The 28-year-old faces an uncertain future at the highest level in the wake of Wednesday’s ruling in favour of the IAAF at the Court of Arbitration for Sport.
Semenya herself heightened that doubt by signing off a tweet on Thursday with words that translated into ‘I’m finished’, though figures in the sport believe it is more likely she will convert to the 5,000m rather than quit or bow to the requirement of taking medication to lower her testosterone in order to run the 800m or 1500m – distances included in the new regulations that cover 400m to a mile.
— Caster Semenya (@caster800m) May 2, 2019
A further tweet from Semenya, who is considering an appeal, reads: ‘Knowing when to walk away is wisdom. Being able to is courage. Walking away with your head held high is dignity’.
IAAF president Seb Coe on Thursday broke his silence on the subject, although only briefly before suspending the conversation. Speaking in Doha, he says: “It is very straightforward for any association in sport.
“Athletics has two classifications – it has age and it has gender. We are fiercely protective of both. We are really grateful that CAS has upheld that principle.”

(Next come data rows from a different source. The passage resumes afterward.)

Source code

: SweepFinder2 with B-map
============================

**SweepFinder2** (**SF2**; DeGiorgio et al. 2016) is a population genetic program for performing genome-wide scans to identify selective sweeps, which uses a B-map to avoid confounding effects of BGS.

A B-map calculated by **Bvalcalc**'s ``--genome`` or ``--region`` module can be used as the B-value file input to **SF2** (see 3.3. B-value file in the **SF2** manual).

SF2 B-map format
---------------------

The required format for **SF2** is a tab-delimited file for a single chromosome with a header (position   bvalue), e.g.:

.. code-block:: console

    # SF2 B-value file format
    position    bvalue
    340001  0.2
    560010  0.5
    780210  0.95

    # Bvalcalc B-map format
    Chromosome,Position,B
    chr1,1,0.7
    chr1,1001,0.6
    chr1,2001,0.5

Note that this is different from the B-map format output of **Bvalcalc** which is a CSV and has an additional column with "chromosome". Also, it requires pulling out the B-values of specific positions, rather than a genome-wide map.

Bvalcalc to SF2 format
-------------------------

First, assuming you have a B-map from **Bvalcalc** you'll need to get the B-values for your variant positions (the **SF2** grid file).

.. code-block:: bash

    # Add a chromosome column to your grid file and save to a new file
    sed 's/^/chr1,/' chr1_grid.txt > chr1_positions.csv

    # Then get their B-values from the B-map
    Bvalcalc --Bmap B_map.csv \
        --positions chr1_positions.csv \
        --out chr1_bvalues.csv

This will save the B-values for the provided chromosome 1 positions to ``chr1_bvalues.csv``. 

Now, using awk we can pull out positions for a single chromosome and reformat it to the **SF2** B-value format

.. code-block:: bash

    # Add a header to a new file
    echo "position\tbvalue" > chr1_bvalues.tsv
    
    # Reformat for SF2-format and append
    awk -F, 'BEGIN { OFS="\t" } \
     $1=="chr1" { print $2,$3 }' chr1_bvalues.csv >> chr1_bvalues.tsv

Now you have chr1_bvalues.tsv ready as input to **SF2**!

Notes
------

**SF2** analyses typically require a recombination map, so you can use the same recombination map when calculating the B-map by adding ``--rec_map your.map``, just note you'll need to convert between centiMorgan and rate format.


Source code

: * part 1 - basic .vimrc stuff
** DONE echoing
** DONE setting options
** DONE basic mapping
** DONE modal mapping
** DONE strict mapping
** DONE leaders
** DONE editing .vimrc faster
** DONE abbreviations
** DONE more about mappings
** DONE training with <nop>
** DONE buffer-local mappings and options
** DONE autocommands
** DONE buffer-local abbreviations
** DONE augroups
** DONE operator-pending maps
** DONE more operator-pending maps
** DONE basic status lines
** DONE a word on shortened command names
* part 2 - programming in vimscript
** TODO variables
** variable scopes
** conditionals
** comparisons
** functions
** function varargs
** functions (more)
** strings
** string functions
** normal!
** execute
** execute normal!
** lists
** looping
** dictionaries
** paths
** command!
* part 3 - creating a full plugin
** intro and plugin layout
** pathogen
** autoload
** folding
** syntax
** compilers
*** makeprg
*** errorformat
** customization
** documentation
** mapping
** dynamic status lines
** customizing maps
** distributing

Thereafter, Coe refused to take more questions on a case that has drawn attention from around the world.
It will remain top of the agenda in Doha on Friday, not least because the 800m field will also include Burundi’s Francine Niyonsaba, who took 800m silver behind Semenya at Rio 2016 and recently said for the first time that she will be affected by the regulations.
Interestingly, Britain’s Lynsey Sharp will also be running, having spoken out about Semenya after that Olympic final.